No dia 24 de julho, a iniciativa será lançada numa reunião de chanceleres e ministros da Fazenda e Desenvolvimento Social, com a abertura formal para inscrições de países do G20 e de fora do grupo.

— Hoje há um beco sem saída: os países que mais precisam de recursos são os mais endividados. É uma triste coincidência, que afeta países africanos, latino-americanos e caribenhos — frisa o sherpa brasileiro, que já está conversando com potenciais países doadores, interessados em colaborar com a iniciativa.

Um dos aspectos mais destacados pelos diplomatas brasileiros é a condição de que países beneficiários de recursos — públicos ou privados — se comprometam a aplicar programas incluídos na cesta da aliança. Atualmente, está sendo realizado um estudo para determinar quais são os fundos existentes no mundo para o combate à fome, em paralelo a contatos com eventuais doadores privados. Na visão do ministro do Desenvolvimento brasileiro, o envolvimento do setor privado é crucial.

— Recentemente, 250 dos empresários mais ricos do mundo fizeram um manifestado defendendo serem taxados para contribuir com a redução da desigualdade. É preciso abrir essa agenda — enfatiza Dias.

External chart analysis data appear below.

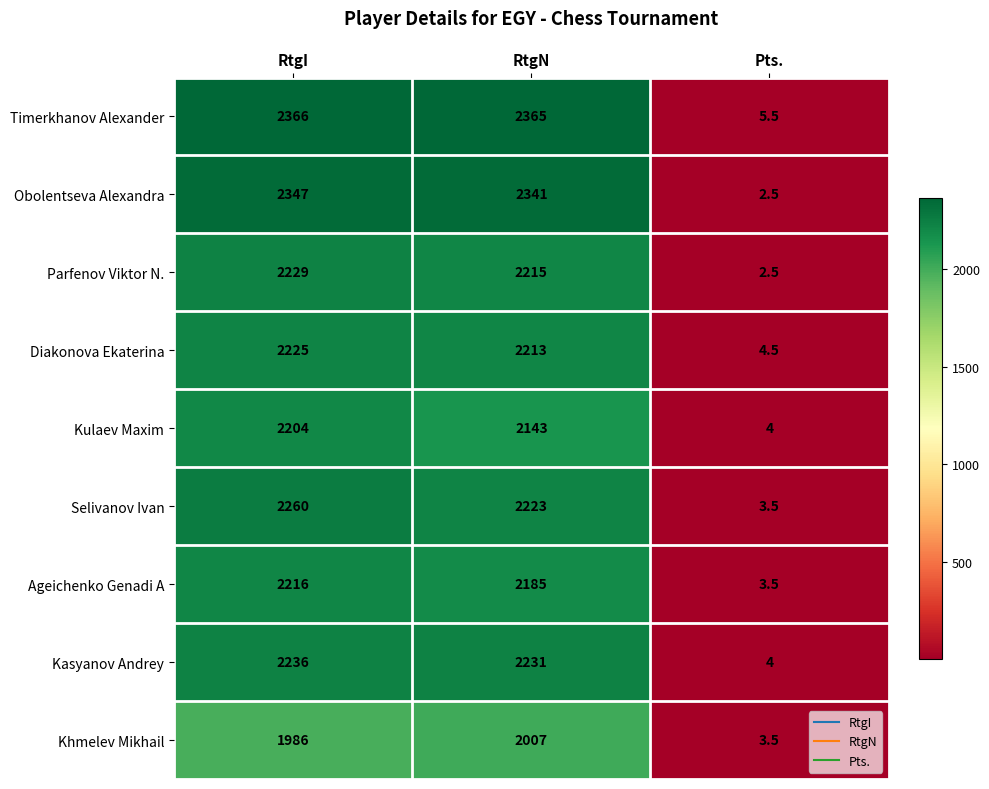

Reading left to right, extract all data points from this chart.

Timerkhanov Alexander: RtgI=2366.0	RtgN=2365.0	Pts.=5.5
Obolentseva Alexandra: RtgI=2347.0	RtgN=2341.0	Pts.=2.5
Parfenov Viktor N.: RtgI=2229.0	RtgN=2215.0	Pts.=2.5
Diakonova Ekaterina: RtgI=2225.0	RtgN=2213.0	Pts.=4.5
Kulaev Maxim: RtgI=2204.0	RtgN=2143.0	Pts.=4.0
Selivanov Ivan: RtgI=2260.0	RtgN=2223.0	Pts.=3.5
Ageichenko Genadi A: RtgI=2216.0	RtgN=2185.0	Pts.=3.5
Kasyanov Andrey: RtgI=2236.0	RtgN=2231.0	Pts.=4.0
Khmelev Mikhail: RtgI=1986.0	RtgN=2007.0	Pts.=3.5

Recursos da FAO e do Programa Mundial de Alimentos da ONU são dois exemplos de financiamento por organismos internacionais. Há, ainda, fundos do Banco Mundial e do Bando Interamericano de Desenvolvimento (BID) destinados a projetos de infraestrutura ou agricultura, que têm impacto positivo no combate à fome. Com base no estudo em andamento, explica Lyrio, “serão buscadas formas alternativas de financiamento”.

— Trazemos a experiência do Brasil, que superou a fome nos primeiros dois governos de Lula e depois, infelizmente, voltou ao mapa global da fome. É o tema mais consensual da agenda porque, com a atual gravidade da situação, é difícil não querer apoiar uma iniciativa como essa — diz Lyrio.